Cela suppose que l’entreprise ait défini sans ambiguïté un certain nombre d’éléments. Les informations à communiquer au candidat. Mais aussi ce qui doit être évalué : compétences métiers, soft skills, adéquation à l’équipe, autres éléments par rapport au poste, dimensions renvoyant à la suite du parcours, etc. Et qui, du futur manager, de la DRH ou d’autres acteurs intervenant dans le processus, devra évaluer chacune des dimensions retenues, en évitant les redondances. Avec quels outils éventuels, en addition des entretiens. Notons au passage, sans vouloir polémiquer, que le caractère prédictif de certains tests ou outils « sur étagère » n’a pas plus été démontré que celui de la graphologie, encore omniprésente dans le recrutement en France il y a une vingtaine d’années.

Une relation pleinement responsable

Le ressenti du candidat dépendra en premier lieu des comportements de ses interlocuteurs dans l’entreprise. Ce qui suppose que ceux-ci aient été formés à adopter une posture équilibrée et respectueuse avec chaque candidat durant tout le processus.

Cela doit aller jusqu’à assurer au candidat non retenu un feedback argumenté sur les raisons de la décision. Le caractère chronophage de cette approche est tout relatif, un quart d’heure suffisant à formaliser ce feedback, à rapprocher des 4 ou 5 heures que les acteurs de l’entreprise auront consacrées à organiser et à réaliser les entretiens. S’engager à assurer ce retour à chaque candidat non retenu en lui fournissant ces éléments de développement est un moyen de pousser les différents acteurs à objectiver leur évaluation. Des phrases telles que « Je ne le sens pas » ou « Je ne me vois pas travailler avec lui » ne sont plus acceptables. Cette approche fera de certains candidats non retenus des ambassadeurs de l’entreprise, au regard de l’expérience qu’ils auront vécue.

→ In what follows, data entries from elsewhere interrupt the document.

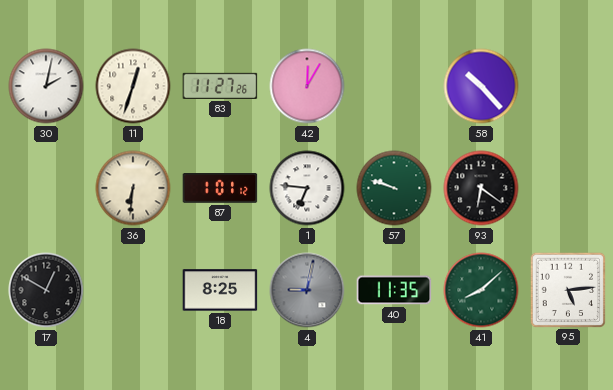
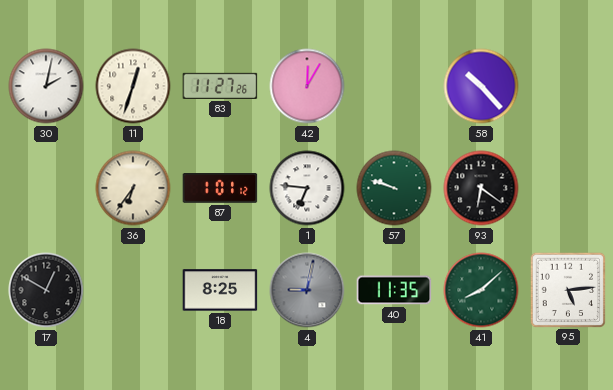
36: 6:31 -> 6:36
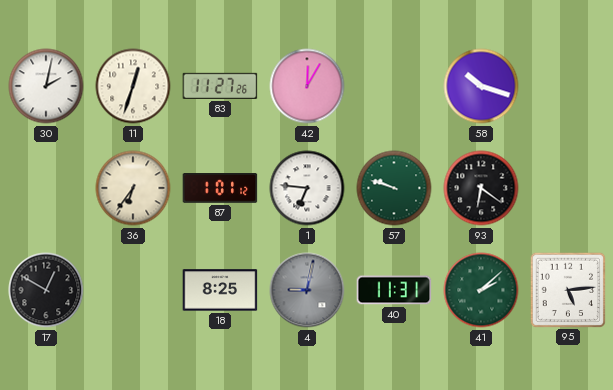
58: 10:23 -> 10:18
40: 11:35 -> 11:31
41: 8:08 -> 2:08
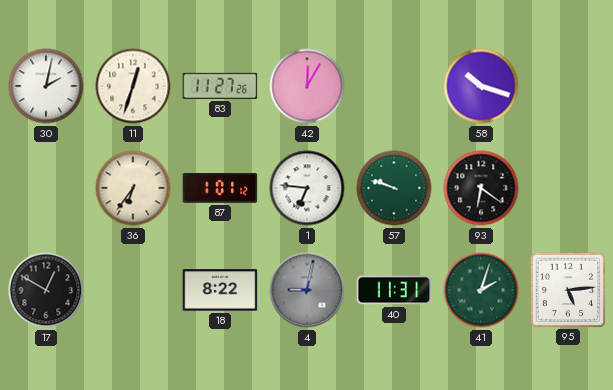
18: 8:25 -> 8:22
41: 2:08 -> 2:03
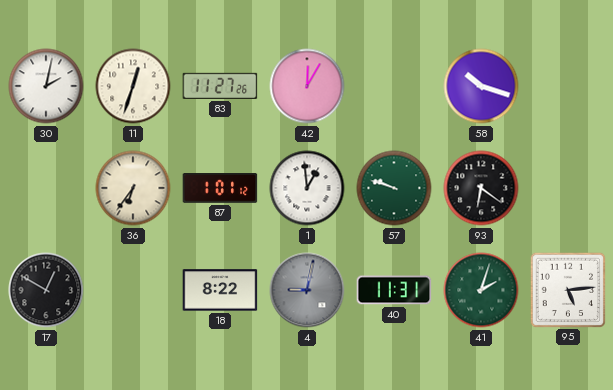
1: 6:46 -> 12:59
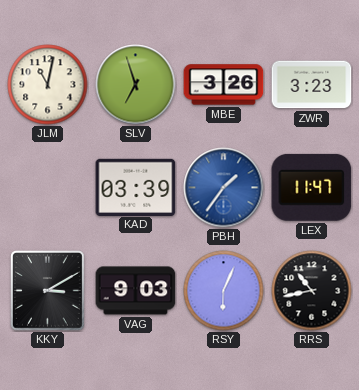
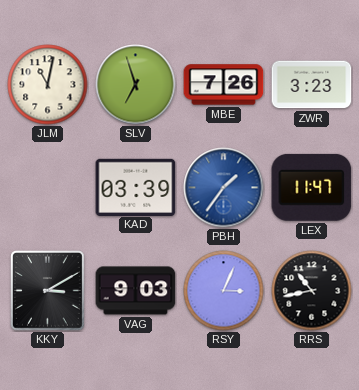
MBE: 3:26 -> 7:26
RSY: 6:04 -> 3:04
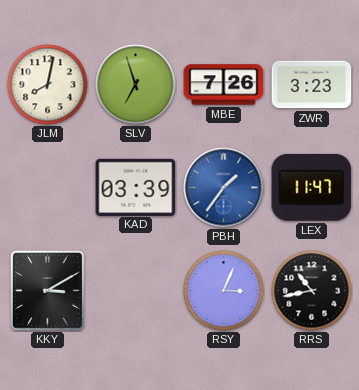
JLM: 11:02 -> 8:02
VAG: 9:03 -> none
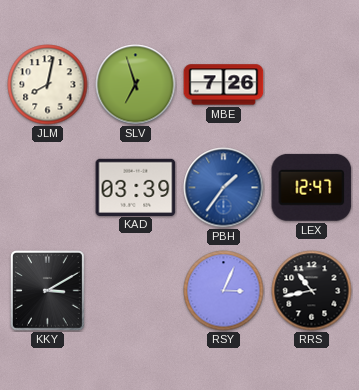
ZWR: 3:23 -> none
LEX: 11:47 -> 12:47
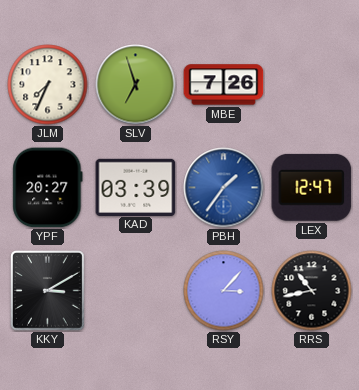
JLM: 8:02 -> 7:34
YPF: none -> 20:27
RSY: 3:04 -> 3:07
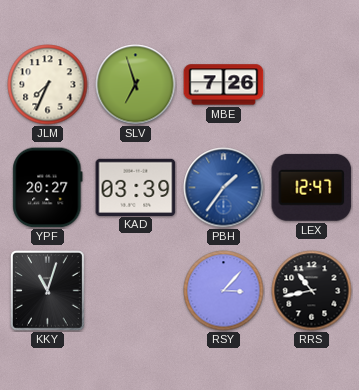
KKY: 3:10 -> 11:03
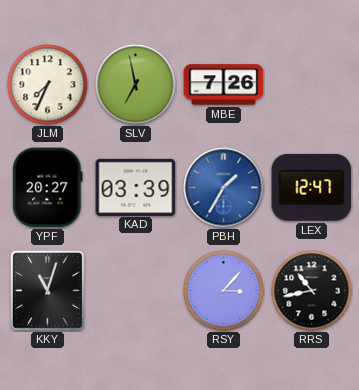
SLV: 6:57 -> 6:58
PBH: 1:36 -> 1:35
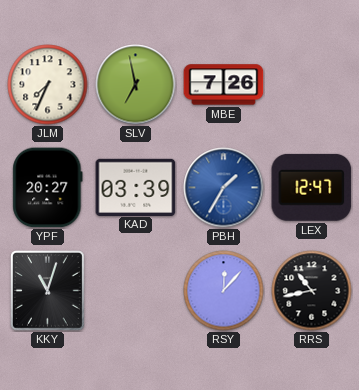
RSY: 3:07 -> 12:07
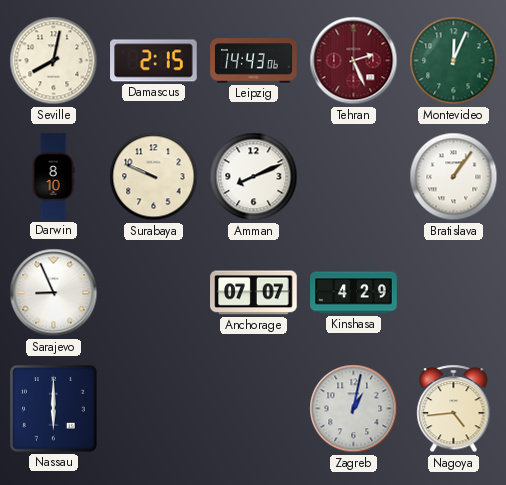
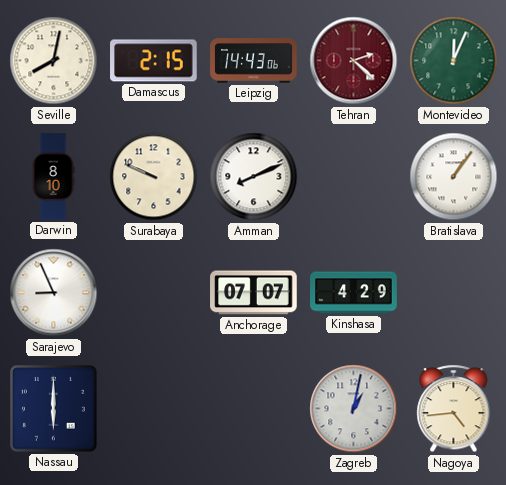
Tehran: 2:26 -> 2:22
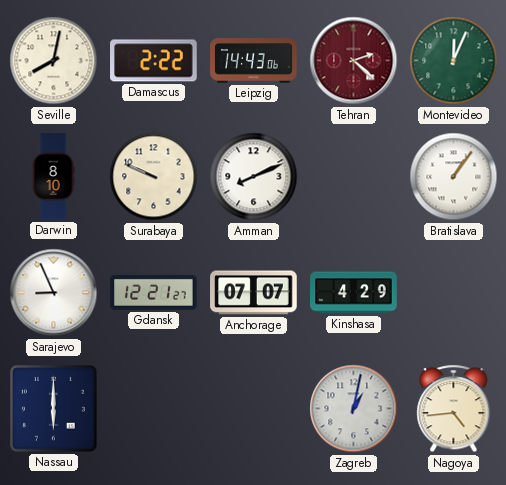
Damascus: 2:15 -> 2:22
Gdansk: none -> 12:21
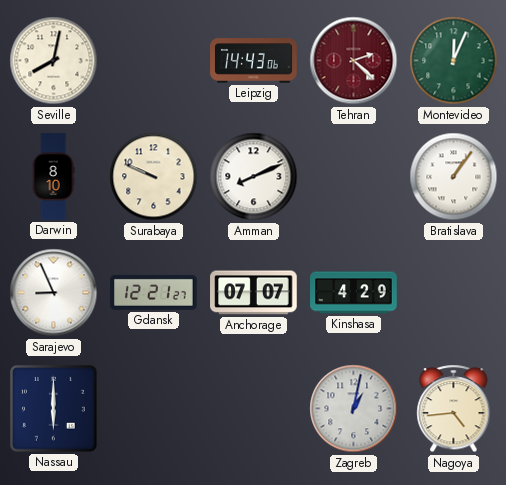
Damascus: 2:22 -> none
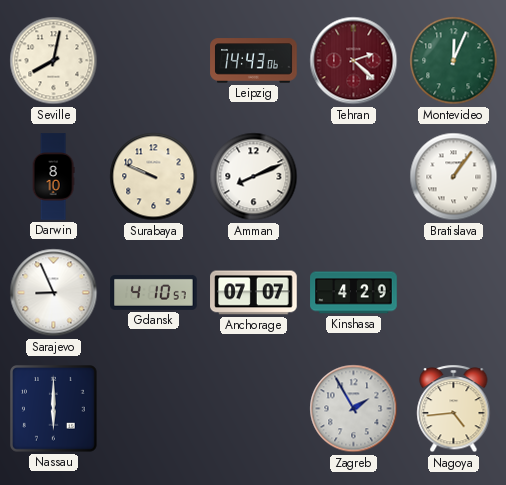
Gdansk: 12:21 -> 4:10
Zagreb: 1:02 -> 1:55
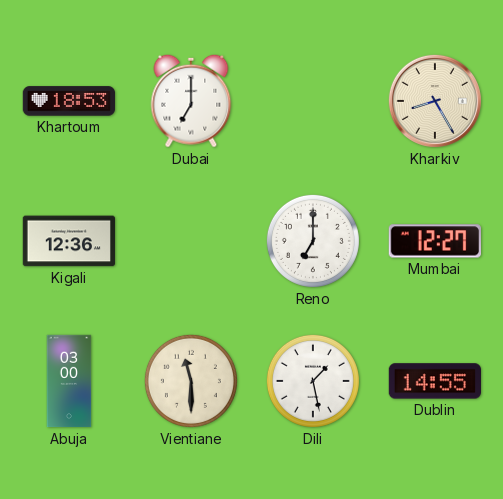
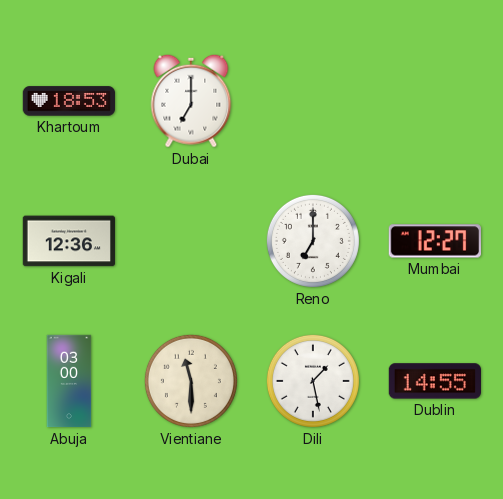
Kharkiv: 8:25 -> none
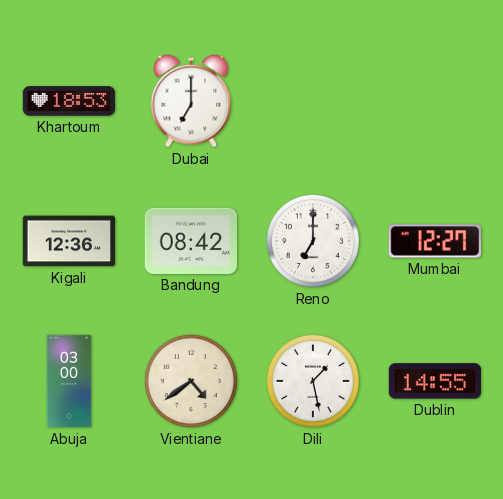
Bandung: none -> 08:42
Vientiane: 11:30 -> 4:39
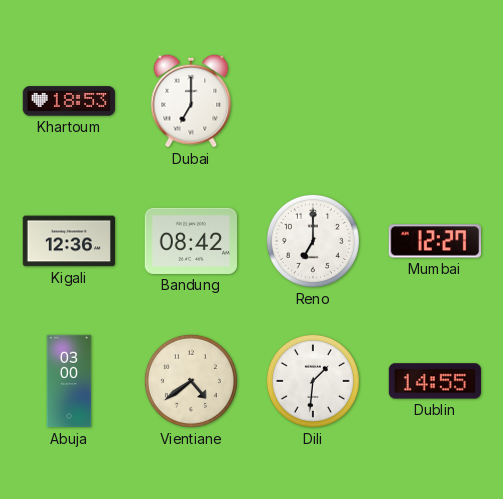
Dili: 1:28 -> 1:31
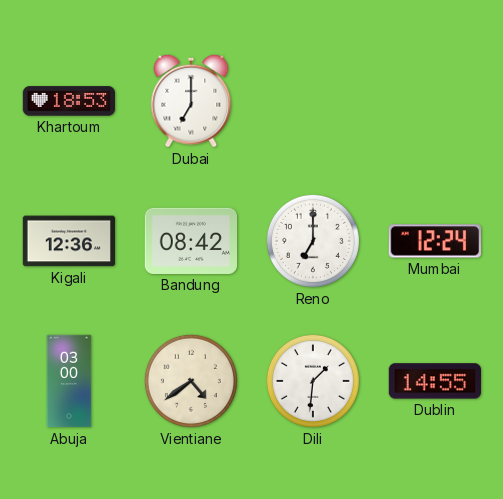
Mumbai: 12:27 -> 12:24
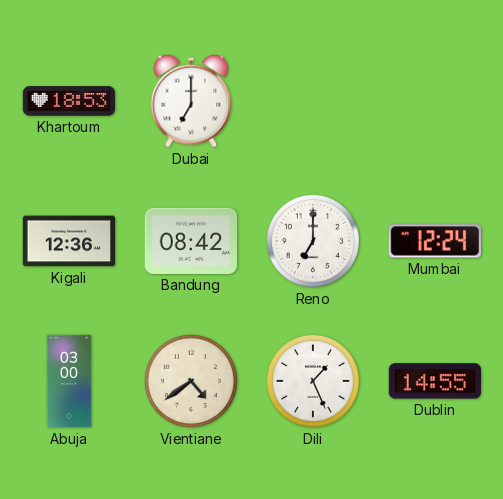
Dili: 1:31 -> 1:26
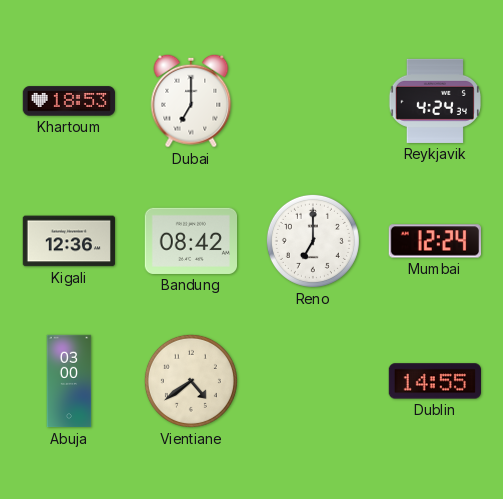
Reykjavik: none -> 4:24
Dili: 1:26 -> none
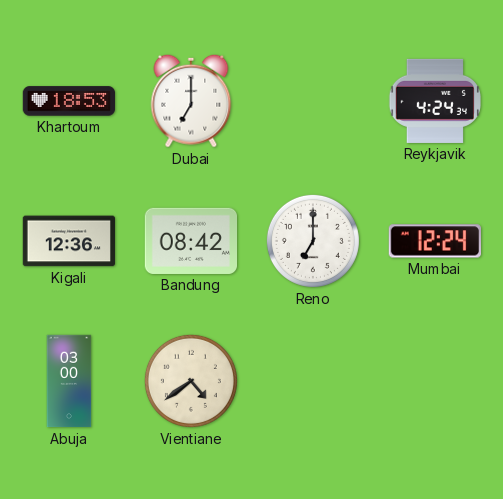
Dublin: 14:55 -> none
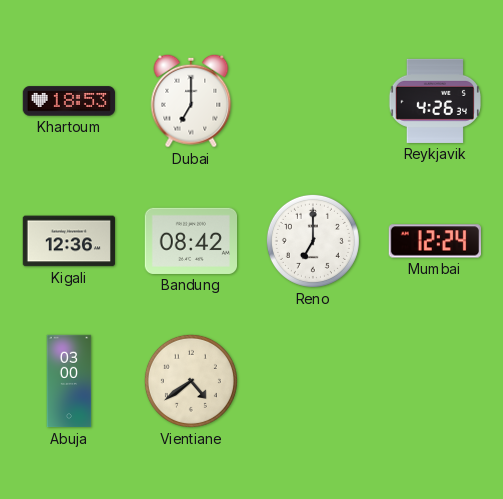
Reykjavik: 4:24 -> 4:26
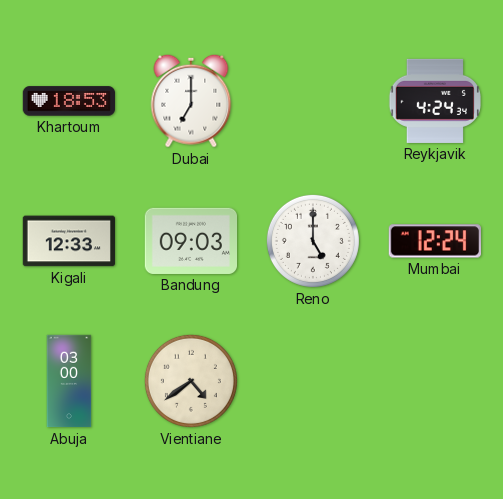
Reykjavik: 4:26 -> 4:24
Kigali: 12:36 -> 12:33
Bandung: 08:42 -> 09:03
Reno: 7:00 -> 5:00
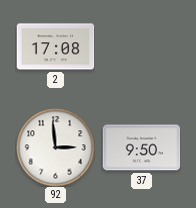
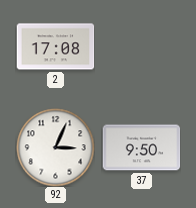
92: 2:59 -> 3:04
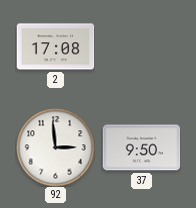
92: 3:04 -> 2:59
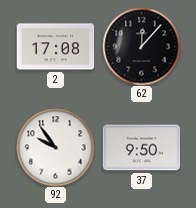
62: none -> 12:07
92: 2:59 -> 9:54
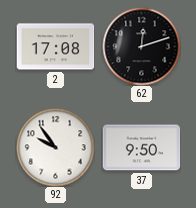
62: 12:07 -> 12:12
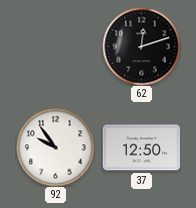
2: 17:08 -> none
37: 9:50 -> 12:50
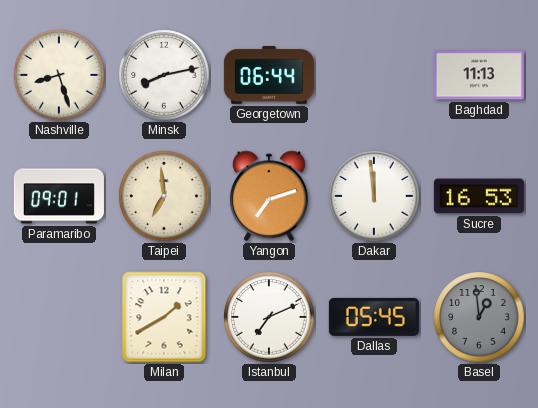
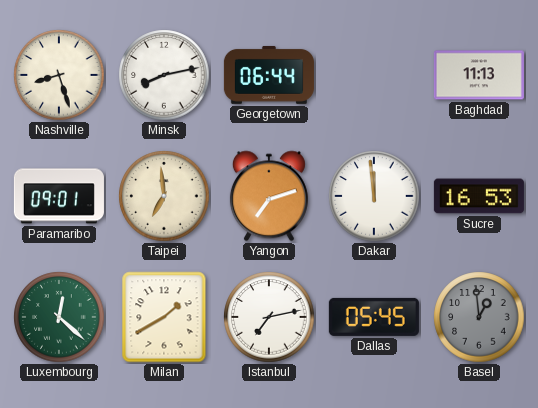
Luxembourg: none -> 12:22
Istanbul: 7:11 -> 7:13
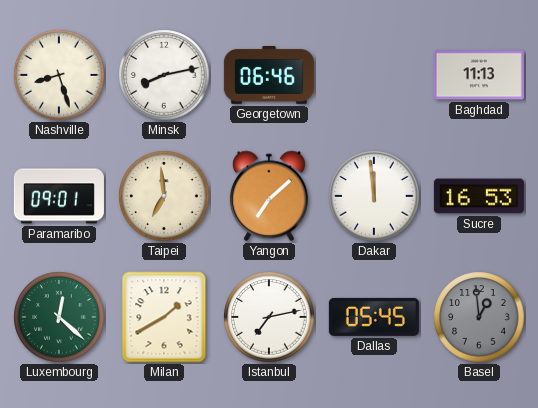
Georgetown: 06:44 -> 06:46
Yangon: 7:12 -> 7:08
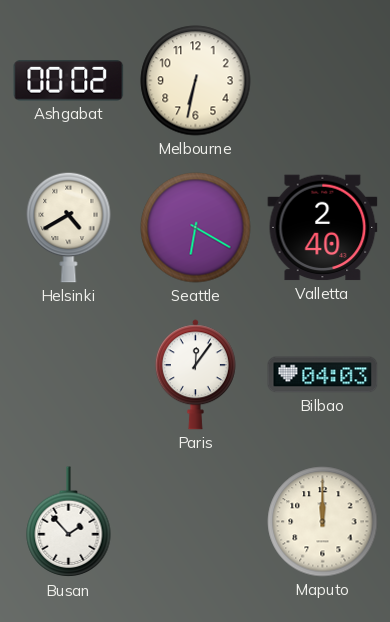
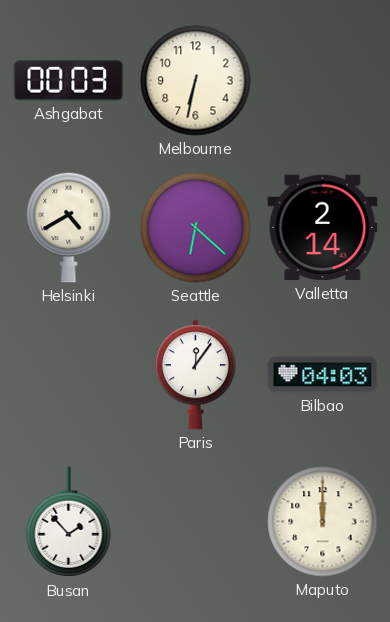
Ashgabat: 00:02 -> 00:03
Seattle: 6:20 -> 6:22
Valletta: 2:40 -> 2:14
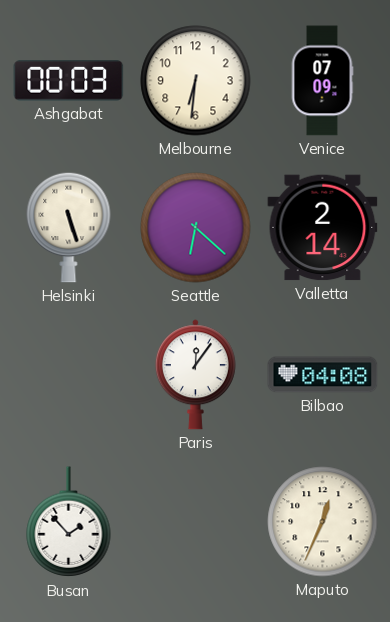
Melbourne: 6:32 -> 6:31
Venice: none -> 07:09
Helsinki: 4:40 -> 5:27
Bilbao: 04:03 -> 04:08
Maputo: 12:00 -> 12:34
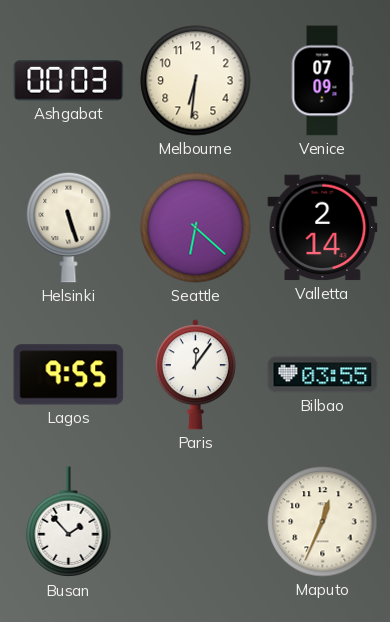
Lagos: none -> 9:55
Bilbao: 04:08 -> 03:55
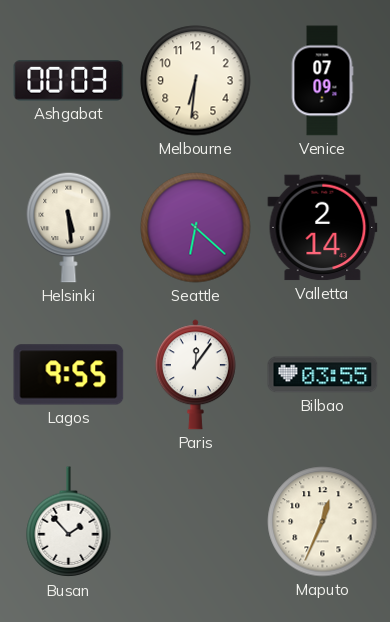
Helsinki: 5:27 -> 5:29
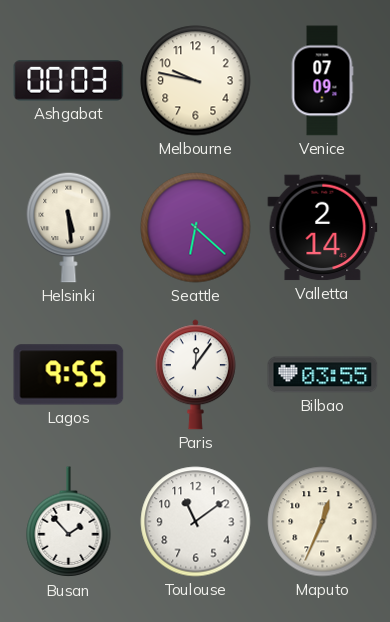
Melbourne: 6:31 -> 9:47
Toulouse: none -> 11:09
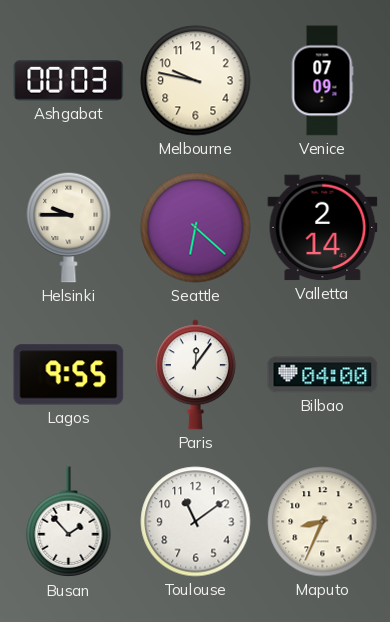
Helsinki: 5:29 -> 9:45
Bilbao: 03:55 -> 04:00
Maputo: 12:34 -> 8:34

Avec le candidat retenu, restera à assurer la période intermédiaire et l’intégration pour qu’elles soient aussi qualitatives et riches humainement. Des entreprises comme Saur ou Rémy Cointreau sont allées jusqu’à supprimer la période d’essai, considérant que la qualité de leur sélection le leur permettait et adressant un message de confiance au candidats embauchés. Toujours dans une optique de qualité de l’expérience, l’entreprise devra avoir reconfiguré son processus d’onboarding en distinguant ce qui doit être automatisé et ce qui doit au contraire être réhumanisé.

Les conséquences de l’inaction

Certains utiliseront comme prétexte à l’inaction les comportements inacceptables de certains candidats : no-show à un entretien voire à la prise de poste, ghosting, etc. Ces comportements existent, mais l’entreprise doit-elle pour autant pratiquer elle aussi ces dérives ? Ce n’est certes pas parce qu’elle se comportera de manière respectueuse que le candidat lui rendra la pareille. Mais a contrario, comment attendre de celui-ci certaines attitudes lorsque celles des acteurs du recrutement sont contraires ? Si l’entreprise veut faire face à la situation aggravée de pénuries qui s’annonce, elle se doit d’agir.

D’autant que les conséquences d’un processus de sélection défaillant ne se limitent pas aux équipes incomplètes. Selon une étude de Cegid, 72% des candidats qui ont eu une mauvaise expérience candidat ont partagé cette expérience négative en ligne ou directement avec quelqu’un. « Un client maltraité, c’est un client perdu. Mais un candidat maltraité, c’est dix clients perdus. » affirmait récemment le DG d’une entreprise du secteur de la distribution.